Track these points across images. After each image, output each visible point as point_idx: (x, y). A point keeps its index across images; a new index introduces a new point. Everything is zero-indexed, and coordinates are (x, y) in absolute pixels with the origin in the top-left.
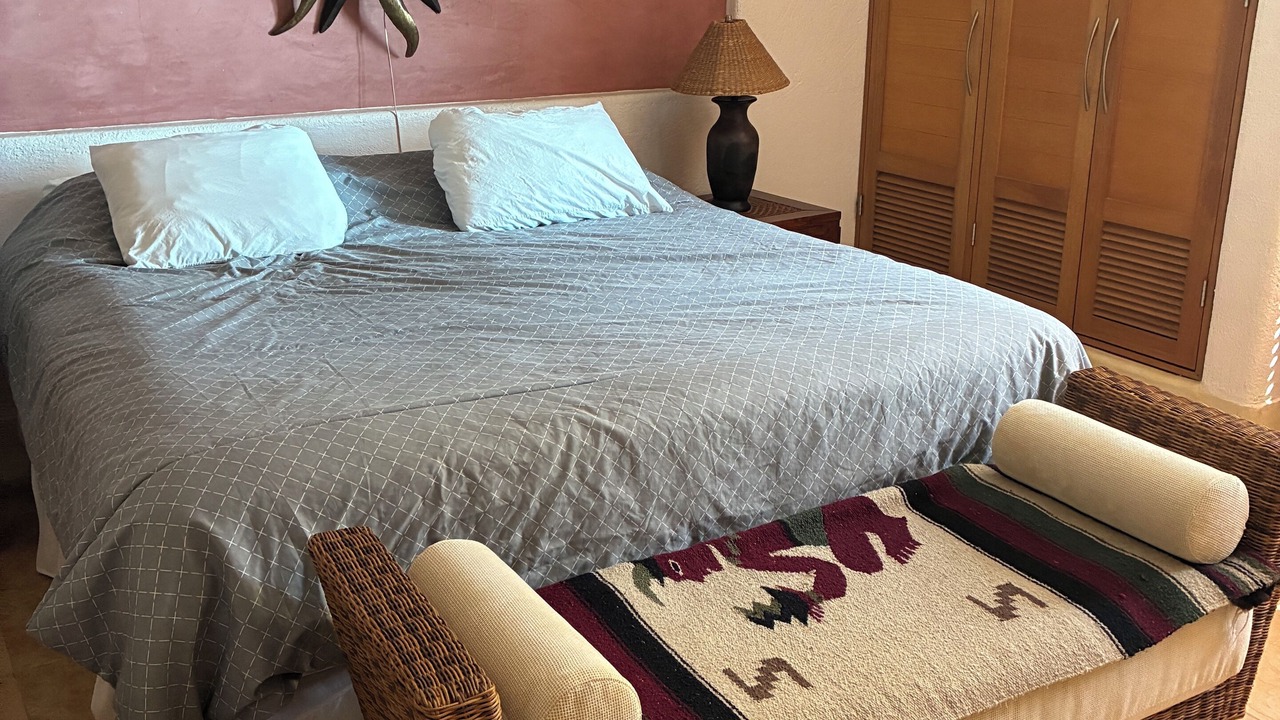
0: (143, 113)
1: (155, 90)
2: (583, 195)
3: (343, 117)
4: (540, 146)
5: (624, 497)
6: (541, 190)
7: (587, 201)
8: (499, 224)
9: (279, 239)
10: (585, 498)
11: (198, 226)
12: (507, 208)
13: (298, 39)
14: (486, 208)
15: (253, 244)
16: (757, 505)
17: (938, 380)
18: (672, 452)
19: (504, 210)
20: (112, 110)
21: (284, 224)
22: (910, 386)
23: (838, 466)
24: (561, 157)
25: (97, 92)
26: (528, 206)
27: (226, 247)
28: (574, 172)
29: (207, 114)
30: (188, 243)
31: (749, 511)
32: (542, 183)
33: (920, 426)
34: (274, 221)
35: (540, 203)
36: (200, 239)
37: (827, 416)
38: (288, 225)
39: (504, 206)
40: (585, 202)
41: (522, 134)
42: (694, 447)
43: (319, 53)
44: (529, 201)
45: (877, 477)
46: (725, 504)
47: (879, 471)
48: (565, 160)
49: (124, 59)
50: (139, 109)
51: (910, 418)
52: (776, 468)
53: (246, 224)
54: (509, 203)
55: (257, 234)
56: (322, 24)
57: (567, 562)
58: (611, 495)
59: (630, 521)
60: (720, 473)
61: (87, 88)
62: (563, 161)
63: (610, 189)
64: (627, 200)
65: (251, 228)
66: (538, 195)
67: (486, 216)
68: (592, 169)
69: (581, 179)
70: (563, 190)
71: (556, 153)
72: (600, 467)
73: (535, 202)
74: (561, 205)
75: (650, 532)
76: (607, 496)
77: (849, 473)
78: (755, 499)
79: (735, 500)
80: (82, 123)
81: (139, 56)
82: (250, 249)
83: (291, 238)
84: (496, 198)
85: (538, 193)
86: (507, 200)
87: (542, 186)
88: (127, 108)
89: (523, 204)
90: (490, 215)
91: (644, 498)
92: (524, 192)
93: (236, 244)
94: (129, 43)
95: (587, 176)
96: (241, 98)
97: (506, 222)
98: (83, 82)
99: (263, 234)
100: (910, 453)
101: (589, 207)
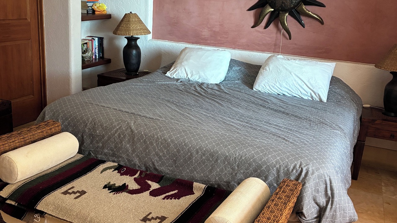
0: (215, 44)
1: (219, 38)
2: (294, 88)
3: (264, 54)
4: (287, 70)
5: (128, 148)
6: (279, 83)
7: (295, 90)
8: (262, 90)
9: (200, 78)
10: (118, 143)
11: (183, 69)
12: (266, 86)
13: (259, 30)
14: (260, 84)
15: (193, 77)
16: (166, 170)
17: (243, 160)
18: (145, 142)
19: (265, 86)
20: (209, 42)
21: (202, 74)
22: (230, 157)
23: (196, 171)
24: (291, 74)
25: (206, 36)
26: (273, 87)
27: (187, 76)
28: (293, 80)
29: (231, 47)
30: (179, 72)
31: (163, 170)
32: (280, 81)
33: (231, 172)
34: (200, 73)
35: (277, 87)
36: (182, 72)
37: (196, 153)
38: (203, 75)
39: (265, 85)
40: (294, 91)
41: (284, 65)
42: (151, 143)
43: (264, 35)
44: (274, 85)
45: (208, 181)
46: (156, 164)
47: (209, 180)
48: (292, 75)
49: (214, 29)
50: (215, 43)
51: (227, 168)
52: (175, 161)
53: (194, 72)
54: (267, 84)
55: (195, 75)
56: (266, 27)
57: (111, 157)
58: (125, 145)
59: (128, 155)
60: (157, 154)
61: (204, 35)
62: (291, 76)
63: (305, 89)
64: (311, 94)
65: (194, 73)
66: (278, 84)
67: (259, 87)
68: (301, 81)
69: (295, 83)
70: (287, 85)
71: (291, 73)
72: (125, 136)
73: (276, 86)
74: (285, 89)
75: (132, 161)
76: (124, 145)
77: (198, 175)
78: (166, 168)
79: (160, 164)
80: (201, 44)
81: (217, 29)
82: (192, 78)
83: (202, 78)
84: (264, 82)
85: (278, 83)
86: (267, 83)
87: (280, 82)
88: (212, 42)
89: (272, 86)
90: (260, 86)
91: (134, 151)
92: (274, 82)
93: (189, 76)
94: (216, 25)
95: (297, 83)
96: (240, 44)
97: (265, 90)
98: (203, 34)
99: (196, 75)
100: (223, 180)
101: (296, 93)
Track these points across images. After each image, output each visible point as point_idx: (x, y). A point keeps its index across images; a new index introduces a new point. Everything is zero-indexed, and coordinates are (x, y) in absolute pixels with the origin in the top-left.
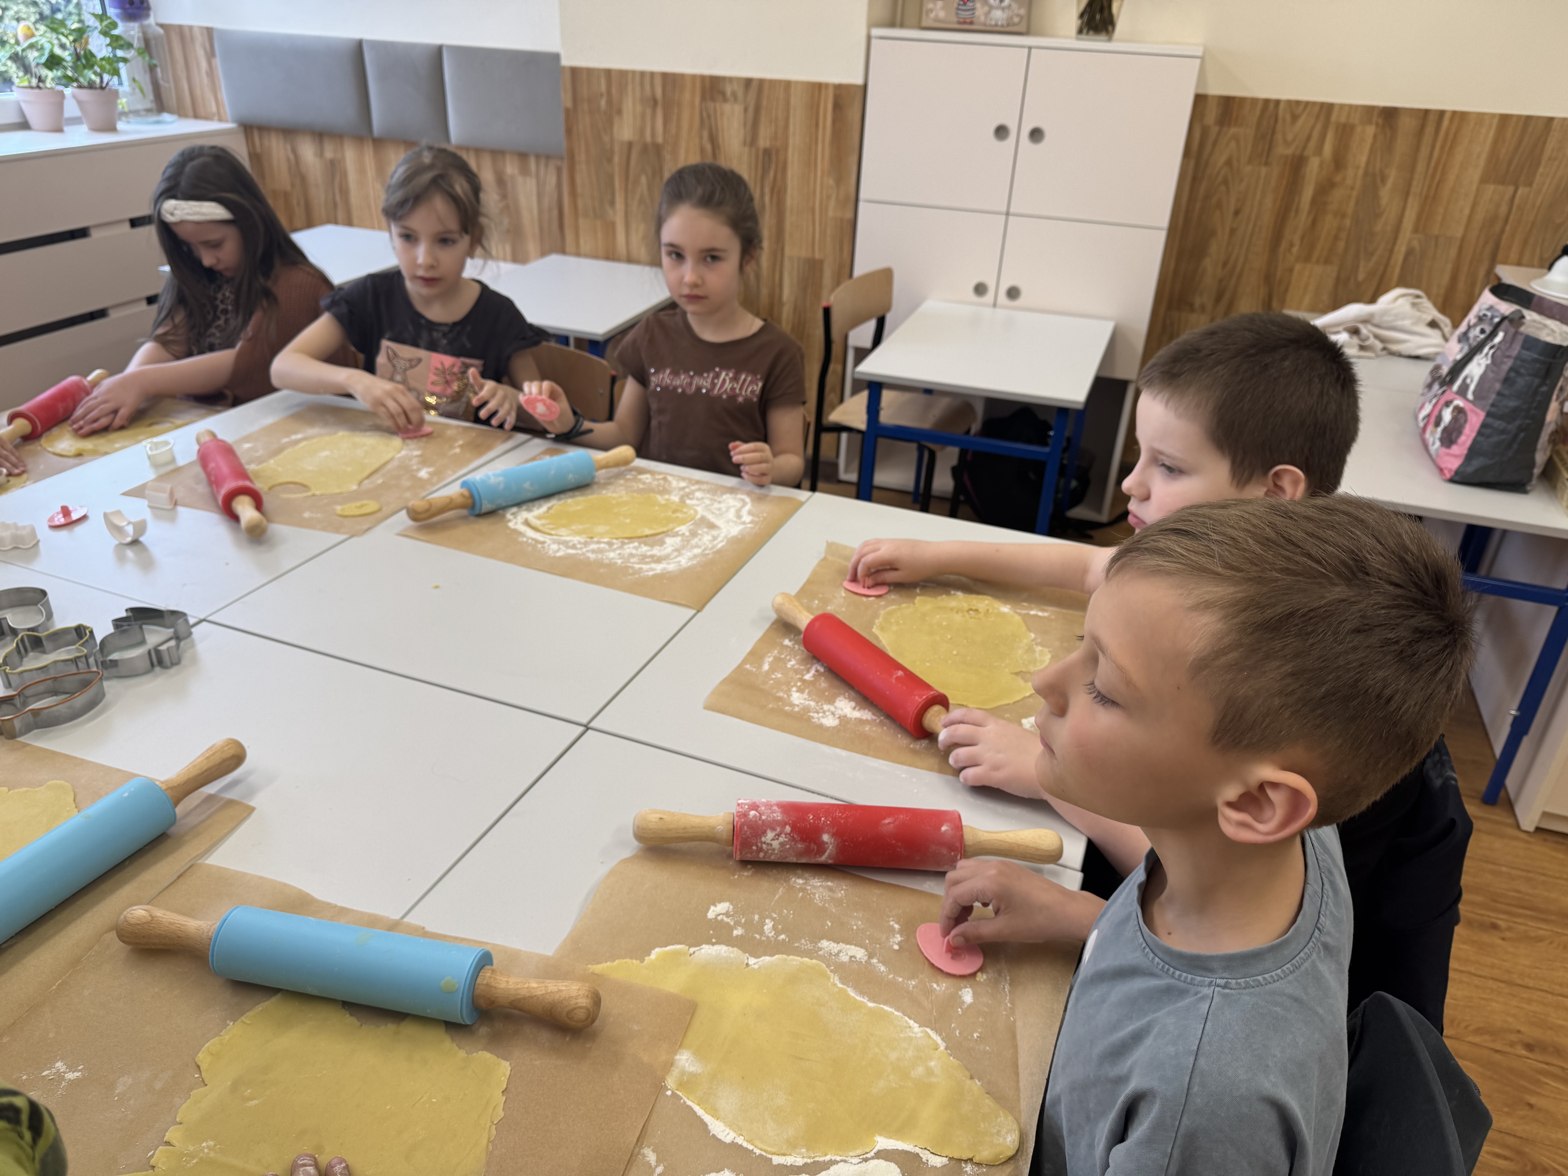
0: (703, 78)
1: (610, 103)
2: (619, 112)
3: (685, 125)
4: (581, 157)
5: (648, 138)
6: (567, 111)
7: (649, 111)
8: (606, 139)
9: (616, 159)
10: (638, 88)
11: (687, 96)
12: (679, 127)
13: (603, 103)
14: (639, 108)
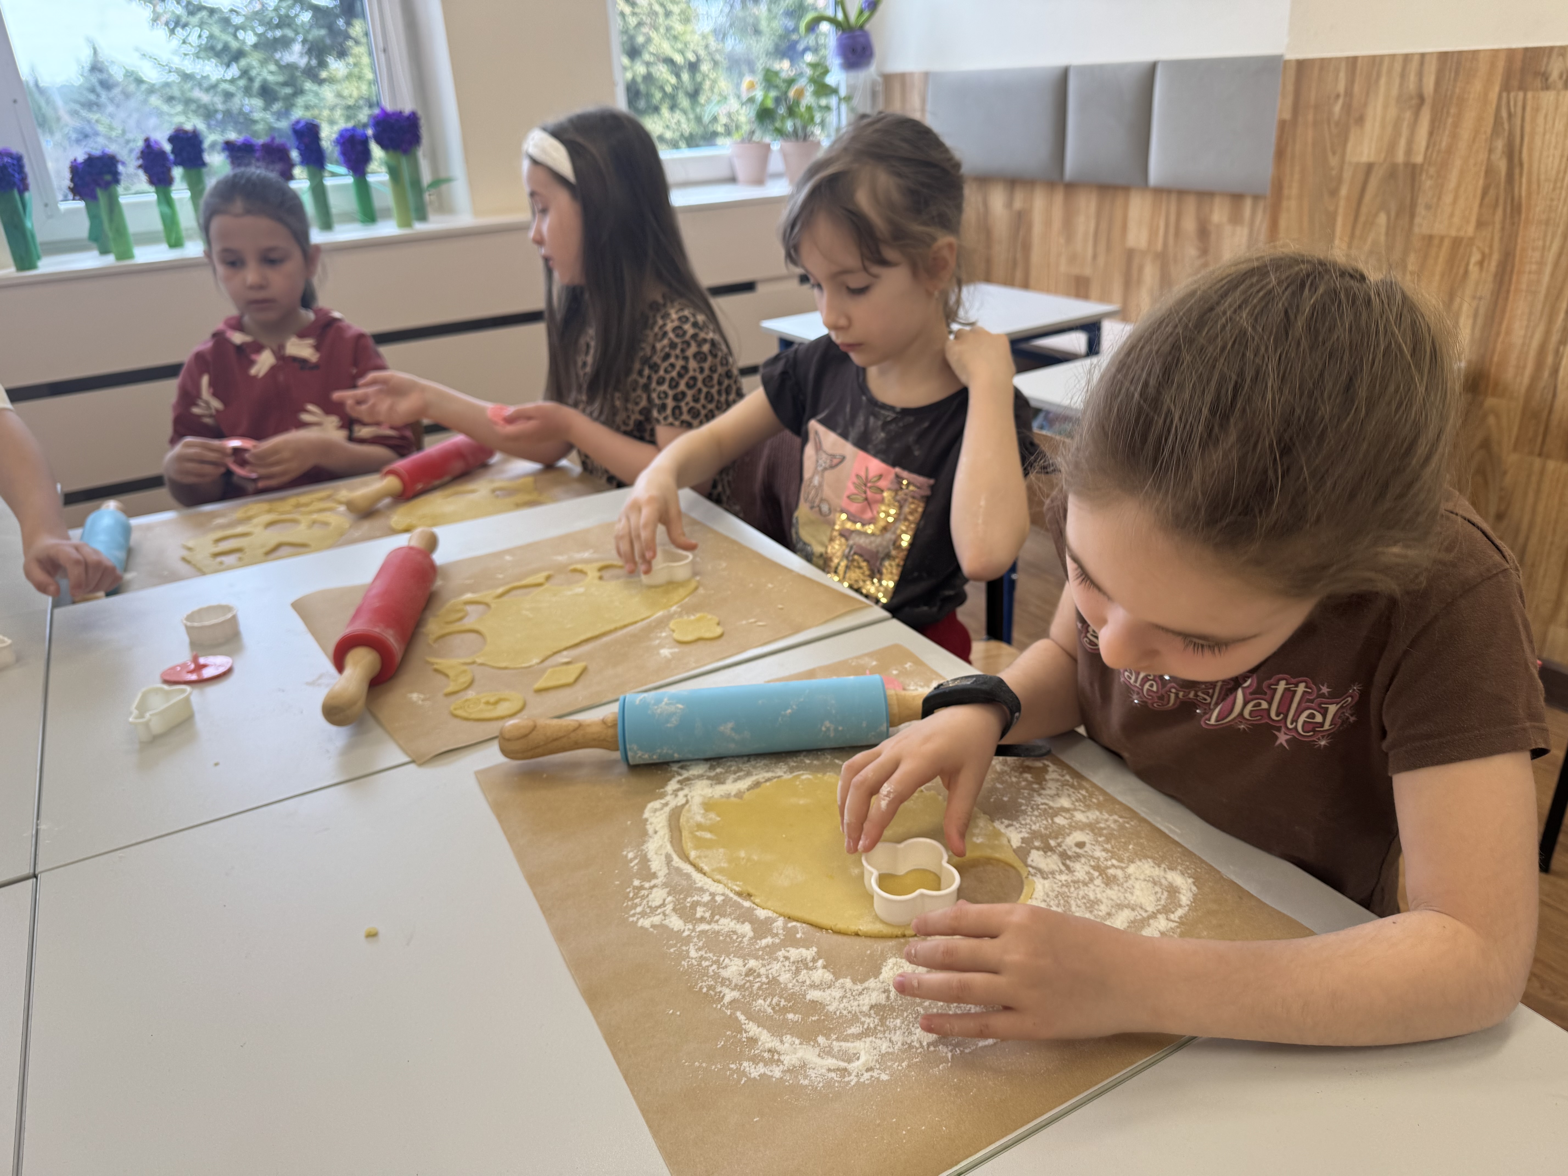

□ □ □

**TASK:**
The records above should be returned exactly; no image belongs in the copy.

**EXERCISE SOLUTION:**
Track these points across images. After each image, output each visible point as point_idx: (x, y). A point keeps its index across images; a new index introduces a new point. Everything is zero-indexed, and coordinates are (x, y) in absolute pixels with the origin in the top-left.
0: (143, 113)
1: (155, 90)
2: (583, 195)
3: (343, 117)
4: (540, 146)
5: (624, 497)
6: (541, 190)
7: (587, 201)
8: (499, 224)
9: (279, 239)
10: (585, 498)
11: (198, 226)
12: (507, 208)
13: (298, 39)
14: (486, 208)
15: (253, 244)
16: (757, 505)
17: (938, 380)
18: (672, 452)
19: (504, 210)
20: (112, 110)
21: (284, 224)
22: (910, 386)
23: (838, 466)
24: (561, 157)
25: (97, 92)
26: (528, 206)
27: (226, 247)
28: (574, 172)
29: (207, 114)
30: (188, 243)
31: (749, 511)
32: (542, 183)
33: (920, 426)
34: (274, 221)
35: (540, 203)
36: (200, 239)
37: (827, 416)
38: (288, 225)
39: (504, 206)
40: (585, 202)
41: (522, 134)
42: (694, 447)
43: (319, 53)
44: (529, 201)
45: (877, 477)
46: (725, 504)
47: (879, 471)
48: (565, 160)
49: (124, 59)
50: (139, 109)
51: (910, 418)
52: (776, 468)
53: (246, 224)
54: (509, 203)
55: (257, 234)
56: (322, 24)
57: (567, 562)
58: (611, 495)
59: (630, 521)
60: (720, 473)
61: (87, 88)
62: (563, 161)
63: (610, 189)
64: (627, 200)
65: (251, 228)
66: (538, 195)
67: (486, 216)
68: (592, 169)
69: (581, 179)
70: (563, 190)
71: (556, 153)
72: (600, 467)
73: (535, 202)
74: (561, 205)
75: (650, 532)
76: (607, 496)
77: (849, 473)
78: (755, 499)
79: (735, 500)
80: (82, 123)
81: (139, 56)
82: (250, 249)
83: (291, 238)
84: (496, 198)
85: (538, 193)
86: (507, 200)
87: (542, 186)
88: (127, 108)
89: (523, 204)
90: (490, 215)
91: (644, 498)
92: (524, 192)
93: (236, 244)
94: (129, 43)
95: (587, 176)
96: (241, 98)
97: (506, 222)
98: (83, 82)
99: (263, 234)
100: (910, 453)
101: (589, 207)
0: (215, 44)
1: (219, 38)
2: (294, 88)
3: (264, 54)
4: (287, 70)
5: (128, 148)
6: (279, 83)
7: (295, 90)
8: (262, 90)
9: (200, 78)
10: (118, 143)
11: (183, 69)
12: (266, 86)
13: (259, 30)
14: (260, 84)
15: (193, 77)
16: (166, 170)
17: (243, 160)
18: (145, 142)
19: (265, 86)
20: (209, 42)
21: (202, 74)
22: (230, 157)
23: (196, 171)
24: (291, 74)
25: (206, 36)
26: (273, 87)
27: (187, 76)
28: (293, 80)
29: (231, 47)
30: (179, 72)
31: (163, 170)
32: (280, 81)
33: (231, 172)
34: (200, 73)
35: (277, 87)
36: (182, 72)
37: (196, 153)
38: (203, 75)
39: (265, 85)
40: (294, 91)
41: (284, 65)
42: (151, 143)
43: (264, 35)
44: (274, 85)
45: (208, 181)
46: (156, 164)
47: (209, 180)
48: (292, 75)
49: (214, 29)
50: (215, 43)
51: (227, 168)
52: (175, 161)
53: (194, 72)
54: (267, 84)
55: (195, 75)
56: (266, 27)
57: (111, 157)
58: (125, 145)
59: (128, 155)
60: (157, 154)
61: (204, 35)
62: (291, 76)
63: (305, 89)
64: (311, 94)
65: (194, 73)
66: (278, 84)
67: (259, 87)
68: (301, 81)
69: (295, 83)
70: (287, 85)
71: (291, 73)
72: (125, 136)
73: (276, 86)
74: (285, 89)
75: (132, 161)
76: (124, 145)
77: (198, 175)
78: (166, 168)
79: (160, 164)
80: (201, 44)
81: (217, 29)
82: (192, 78)
83: (202, 78)
84: (264, 82)
85: (278, 83)
86: (267, 83)
87: (280, 82)
88: (212, 42)
89: (272, 86)
90: (260, 86)
91: (134, 151)
92: (274, 82)
93: (189, 76)
94: (216, 25)
95: (297, 83)
96: (240, 44)
97: (265, 90)
98: (203, 34)
99: (196, 75)
100: (223, 180)
101: (296, 93)
Track these points across images. After each image, output each visible point as point_idx: (x, y). A point keeps its index across images; a new index introduces a new point. Everything is zero-indexed, and coordinates are (x, y) in absolute pixels with the origin in the top-left.
0: (703, 78)
1: (610, 103)
2: (619, 112)
3: (685, 125)
4: (581, 157)
5: (648, 138)
6: (567, 111)
7: (649, 111)
8: (606, 139)
9: (616, 159)
10: (638, 88)
11: (687, 96)
12: (679, 127)
13: (603, 103)
14: (639, 108)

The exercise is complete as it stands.